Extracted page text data
>>>

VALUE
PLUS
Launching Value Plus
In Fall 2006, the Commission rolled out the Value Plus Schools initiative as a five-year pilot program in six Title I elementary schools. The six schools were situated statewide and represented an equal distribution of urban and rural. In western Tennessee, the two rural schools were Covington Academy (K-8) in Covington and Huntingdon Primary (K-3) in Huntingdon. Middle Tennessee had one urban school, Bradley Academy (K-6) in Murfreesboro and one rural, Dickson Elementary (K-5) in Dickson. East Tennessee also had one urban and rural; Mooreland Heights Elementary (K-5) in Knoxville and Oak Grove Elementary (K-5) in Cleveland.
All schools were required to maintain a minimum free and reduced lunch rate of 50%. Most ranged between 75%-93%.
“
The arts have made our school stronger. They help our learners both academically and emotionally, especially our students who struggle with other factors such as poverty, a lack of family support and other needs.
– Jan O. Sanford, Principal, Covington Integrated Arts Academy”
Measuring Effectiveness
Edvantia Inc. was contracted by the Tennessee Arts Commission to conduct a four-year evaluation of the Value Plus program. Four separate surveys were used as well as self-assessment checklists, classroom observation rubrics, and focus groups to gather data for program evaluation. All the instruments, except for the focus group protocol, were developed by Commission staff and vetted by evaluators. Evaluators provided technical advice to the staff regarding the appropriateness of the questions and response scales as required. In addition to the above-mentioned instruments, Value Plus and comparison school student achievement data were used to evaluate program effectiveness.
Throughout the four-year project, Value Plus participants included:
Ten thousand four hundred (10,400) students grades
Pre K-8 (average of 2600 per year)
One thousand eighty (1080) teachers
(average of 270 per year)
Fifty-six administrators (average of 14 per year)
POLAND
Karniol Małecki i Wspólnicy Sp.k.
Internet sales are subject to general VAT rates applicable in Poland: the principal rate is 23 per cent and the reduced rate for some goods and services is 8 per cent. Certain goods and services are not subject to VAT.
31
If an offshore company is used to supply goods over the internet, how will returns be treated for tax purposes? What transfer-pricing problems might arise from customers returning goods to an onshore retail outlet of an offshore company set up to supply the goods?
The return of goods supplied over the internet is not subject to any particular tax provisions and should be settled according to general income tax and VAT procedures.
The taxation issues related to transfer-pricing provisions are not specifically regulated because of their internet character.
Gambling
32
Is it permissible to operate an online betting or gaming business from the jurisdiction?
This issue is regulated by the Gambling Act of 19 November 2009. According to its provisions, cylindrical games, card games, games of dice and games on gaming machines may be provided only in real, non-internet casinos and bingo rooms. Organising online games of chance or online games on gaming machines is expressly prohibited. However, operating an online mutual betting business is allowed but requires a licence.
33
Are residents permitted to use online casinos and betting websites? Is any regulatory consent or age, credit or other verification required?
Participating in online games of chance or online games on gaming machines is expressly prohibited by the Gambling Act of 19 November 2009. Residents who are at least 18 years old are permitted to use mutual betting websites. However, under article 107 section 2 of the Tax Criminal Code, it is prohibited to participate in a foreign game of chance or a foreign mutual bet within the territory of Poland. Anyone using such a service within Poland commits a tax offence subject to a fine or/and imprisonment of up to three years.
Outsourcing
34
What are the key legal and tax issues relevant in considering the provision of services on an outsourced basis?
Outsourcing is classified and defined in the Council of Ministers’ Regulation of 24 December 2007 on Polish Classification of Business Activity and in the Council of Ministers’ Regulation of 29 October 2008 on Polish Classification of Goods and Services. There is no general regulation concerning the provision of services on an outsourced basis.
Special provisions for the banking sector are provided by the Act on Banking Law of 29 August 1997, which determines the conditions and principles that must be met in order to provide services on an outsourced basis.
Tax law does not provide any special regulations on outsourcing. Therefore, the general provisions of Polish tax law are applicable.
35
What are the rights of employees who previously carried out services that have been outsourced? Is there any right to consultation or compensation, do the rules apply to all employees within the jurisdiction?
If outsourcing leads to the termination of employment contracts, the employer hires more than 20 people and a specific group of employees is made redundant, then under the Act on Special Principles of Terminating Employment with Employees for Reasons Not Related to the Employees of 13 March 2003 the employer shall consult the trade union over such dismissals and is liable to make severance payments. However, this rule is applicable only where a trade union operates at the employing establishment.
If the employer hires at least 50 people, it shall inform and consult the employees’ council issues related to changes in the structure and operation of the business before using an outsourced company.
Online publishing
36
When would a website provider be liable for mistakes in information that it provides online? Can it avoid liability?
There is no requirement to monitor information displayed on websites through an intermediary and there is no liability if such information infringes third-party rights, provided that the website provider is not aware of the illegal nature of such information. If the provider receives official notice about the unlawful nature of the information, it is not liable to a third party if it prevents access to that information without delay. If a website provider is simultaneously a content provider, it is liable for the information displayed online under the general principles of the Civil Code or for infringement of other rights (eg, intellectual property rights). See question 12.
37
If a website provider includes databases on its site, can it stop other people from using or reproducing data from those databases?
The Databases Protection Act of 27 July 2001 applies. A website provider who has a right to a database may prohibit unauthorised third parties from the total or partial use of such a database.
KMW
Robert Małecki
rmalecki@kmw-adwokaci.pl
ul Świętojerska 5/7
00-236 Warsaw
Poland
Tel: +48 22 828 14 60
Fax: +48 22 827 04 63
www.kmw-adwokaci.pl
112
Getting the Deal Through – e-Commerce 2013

<<<

● What to do: Every entry should be printed again exactly as written.

● Your solution:
VALUE
PLUS
Launching Value Plus
In Fall 2006, the Commission rolled out the Value Plus Schools initiative as a five-year pilot program in six Title I elementary schools. The six schools were situated statewide and represented an equal distribution of urban and rural. In western Tennessee, the two rural schools were Covington Academy (K-8) in Covington and Huntingdon Primary (K-3) in Huntingdon. Middle Tennessee had one urban school, Bradley Academy (K-6) in Murfreesboro and one rural, Dickson Elementary (K-5) in Dickson. East Tennessee also had one urban and rural; Mooreland Heights Elementary (K-5) in Knoxville and Oak Grove Elementary (K-5) in Cleveland.
All schools were required to maintain a minimum free and reduced lunch rate of 50%. Most ranged between 75%-93%.
“
The arts have made our school stronger. They help our learners both academically and emotionally, especially our students who struggle with other factors such as poverty, a lack of family support and other needs.
– Jan O. Sanford, Principal, Covington Integrated Arts Academy”
Measuring Effectiveness
Edvantia Inc. was contracted by the Tennessee Arts Commission to conduct a four-year evaluation of the Value Plus program. Four separate surveys were used as well as self-assessment checklists, classroom observation rubrics, and focus groups to gather data for program evaluation. All the instruments, except for the focus group protocol, were developed by Commission staff and vetted by evaluators. Evaluators provided technical advice to the staff regarding the appropriateness of the questions and response scales as required. In addition to the above-mentioned instruments, Value Plus and comparison school student achievement data were used to evaluate program effectiveness.
Throughout the four-year project, Value Plus participants included:
Ten thousand four hundred (10,400) students grades
Pre K-8 (average of 2600 per year)
One thousand eighty (1080) teachers
(average of 270 per year)
Fifty-six administrators (average of 14 per year)
POLAND
Karniol Małecki i Wspólnicy Sp.k.
Internet sales are subject to general VAT rates applicable in Poland: the principal rate is 23 per cent and the reduced rate for some goods and services is 8 per cent. Certain goods and services are not subject to VAT.
31
If an offshore company is used to supply goods over the internet, how will returns be treated for tax purposes? What transfer-pricing problems might arise from customers returning goods to an onshore retail outlet of an offshore company set up to supply the goods?
The return of goods supplied over the internet is not subject to any particular tax provisions and should be settled according to general income tax and VAT procedures.
The taxation issues related to transfer-pricing provisions are not specifically regulated because of their internet character.
Gambling
32
Is it permissible to operate an online betting or gaming business from the jurisdiction?
This issue is regulated by the Gambling Act of 19 November 2009. According to its provisions, cylindrical games, card games, games of dice and games on gaming machines may be provided only in real, non-internet casinos and bingo rooms. Organising online games of chance or online games on gaming machines is expressly prohibited. However, operating an online mutual betting business is allowed but requires a licence.
33
Are residents permitted to use online casinos and betting websites? Is any regulatory consent or age, credit or other verification required?
Participating in online games of chance or online games on gaming machines is expressly prohibited by the Gambling Act of 19 November 2009. Residents who are at least 18 years old are permitted to use mutual betting websites. However, under article 107 section 2 of the Tax Criminal Code, it is prohibited to participate in a foreign game of chance or a foreign mutual bet within the territory of Poland. Anyone using such a service within Poland commits a tax offence subject to a fine or/and imprisonment of up to three years.
Outsourcing
34
What are the key legal and tax issues relevant in considering the provision of services on an outsourced basis?
Outsourcing is classified and defined in the Council of Ministers’ Regulation of 24 December 2007 on Polish Classification of Business Activity and in the Council of Ministers’ Regulation of 29 October 2008 on Polish Classification of Goods and Services. There is no general regulation concerning the provision of services on an outsourced basis.
Special provisions for the banking sector are provided by the Act on Banking Law of 29 August 1997, which determines the conditions and principles that must be met in order to provide services on an outsourced basis.
Tax law does not provide any special regulations on outsourcing. Therefore, the general provisions of Polish tax law are applicable.
35
What are the rights of employees who previously carried out services that have been outsourced? Is there any right to consultation or compensation, do the rules apply to all employees within the jurisdiction?
If outsourcing leads to the termination of employment contracts, the employer hires more than 20 people and a specific group of employees is made redundant, then under the Act on Special Principles of Terminating Employment with Employees for Reasons Not Related to the Employees of 13 March 2003 the employer shall consult the trade union over such dismissals and is liable to make severance payments. However, this rule is applicable only where a trade union operates at the employing establishment.
If the employer hires at least 50 people, it shall inform and consult the employees’ council issues related to changes in the structure and operation of the business before using an outsourced company.
Online publishing
36
When would a website provider be liable for mistakes in information that it provides online? Can it avoid liability?
There is no requirement to monitor information displayed on websites through an intermediary and there is no liability if such information infringes third-party rights, provided that the website provider is not aware of the illegal nature of such information. If the provider receives official notice about the unlawful nature of the information, it is not liable to a third party if it prevents access to that information without delay. If a website provider is simultaneously a content provider, it is liable for the information displayed online under the general principles of the Civil Code or for infringement of other rights (eg, intellectual property rights). See question 12.
37
If a website provider includes databases on its site, can it stop other people from using or reproducing data from those databases?
The Databases Protection Act of 27 July 2001 applies. A website provider who has a right to a database may prohibit unauthorised third parties from the total or partial use of such a database.
KMW
Robert Małecki
rmalecki@kmw-adwokaci.pl
ul Świętojerska 5/7
00-236 Warsaw
Poland
Tel: +48 22 828 14 60
Fax: +48 22 827 04 63
www.kmw-adwokaci.pl
112
Getting the Deal Through – e-Commerce 2013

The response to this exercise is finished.